Er malte und zeichnete rund um die Uhr und wurde schliesslich für die Gestaltung erster Kinderbücher engagiert. Da diese Tätigkeit keine Ortsgebundenheit erforderte und Marc zunehmend merkte, dass seiner persönlichen wie kreativen Entwicklung in Nantes Grenzen gesetzt waren, entschied er im November 2017, nach Berlin überzusiedeln. «Mich verlangte es nach queeren Inputs und einem politischeren Geschehen.»

Heute nennt Marc den Stadtbezirk Neukölln sein Zuhause. Dort lebt und wirkt der 25-Jährige. Vorrangig an einem grossen Tisch, den er unter sein Fenster gerückt hat, und der von etlichen Skizzen und Entwürfen an den Wänden gerahmt wird. Neben Auftragsarbeiten für verschiedene Autor*innen, Verlage und Magazine hat Marc sich in den letzten Jahren auch zunehmend einem sehr eigenwilligen Projekt gewidmet. Keine Zeitung und kein Magazin waren mehr vor ihm sicher. Sobald er ein spannendes Fa­shion­modelgesicht erblickte, griff er auch schon zum Pinsel und übermalte es.

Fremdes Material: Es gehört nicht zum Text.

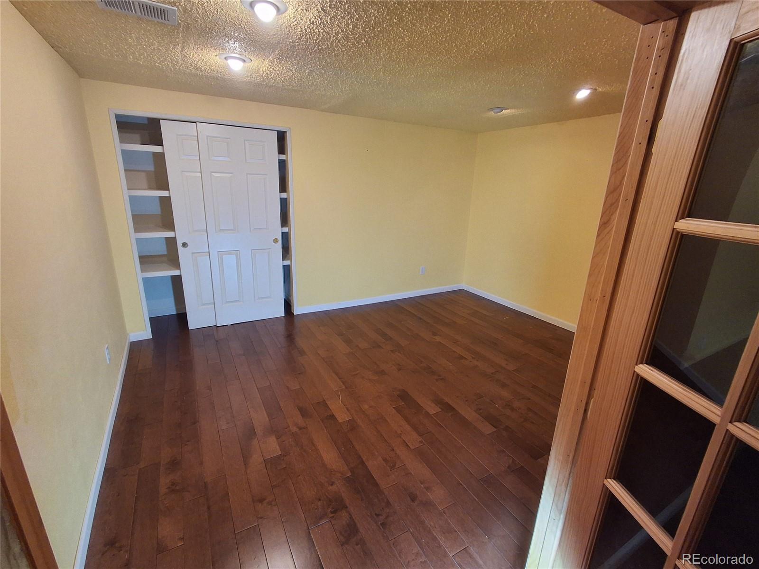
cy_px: 284
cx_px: 380
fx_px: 351
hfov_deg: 94.5
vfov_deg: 78.1
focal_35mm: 16
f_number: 2.2
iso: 160
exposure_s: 1/40
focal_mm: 1.64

So entstehen seit 2015 immer wieder neue Porträts, die Geschlecht und Identität auf plakative Art und Weise hinterfragen und bewusst Verwirrung stiften. «Aber auch in Kinderbüchern gibt es noch viel zu wenig queere oder schwule Charaktere. Ich wünsche mir ein Morgen, in dem es keinen Widerspruch darstellt, auch kleinere Kinder mit der bunten Palette unseres Seins zu konfrontieren. Es braucht nur mutige Verleger*innen, die in solche Storys investieren.»

Nicht gefeit vor Ängsten und Selbstzweifeln Das romantisierte Klischee des Künstlers, der mit einem Glas Wein in seiner verkramten Wohnung sitzt, umgeben von Staffeleien, Leinwänden und Bergen von Papier, ist ein hartnäckiges. Doch scheint 2018 wesentlich mehr dazuzugehören, um langfristig erfolgreich zu sein. Aspekte wie die Präsenz auf Social-Media-Kanälen oder das Finden von Ausstellungsräumen sind wichtiger denn je. Unsere Umgebung ist laut und überreizt. Sich Gehör zu verschaffen, fällt da oft schwer. Und wie jeder Mensch kennt auch Marc Majewski Ängste und Sorgen. «Zweifel gehören einfach dazu. Bin ich gut genug? Wie kann ich mir selbst treu bleiben, ohne andere zu kopieren? Was braucht es, um meine Botschaften zu transportieren und sie den Menschen zugänglich zu machen?»

Sobald er dann aber wieder ehrenamtlich mit Flüchtlingskindern arbeitet, mit ihnen bastelt und ihre Begeisterung für Kunst am eigenen Leib spürt, sobald er den Testdruck eines Buches mit seinen Illustrationen in der Hand hält oder vor einem weissen Blatt Papier sitzt, das nur darauf wartet, von Wasserfarbe durchdrungen zu werden, sobald Marc diese Dinge tut, weiss er wieder, wie dankbar er für seinen bisherigen Weg ist.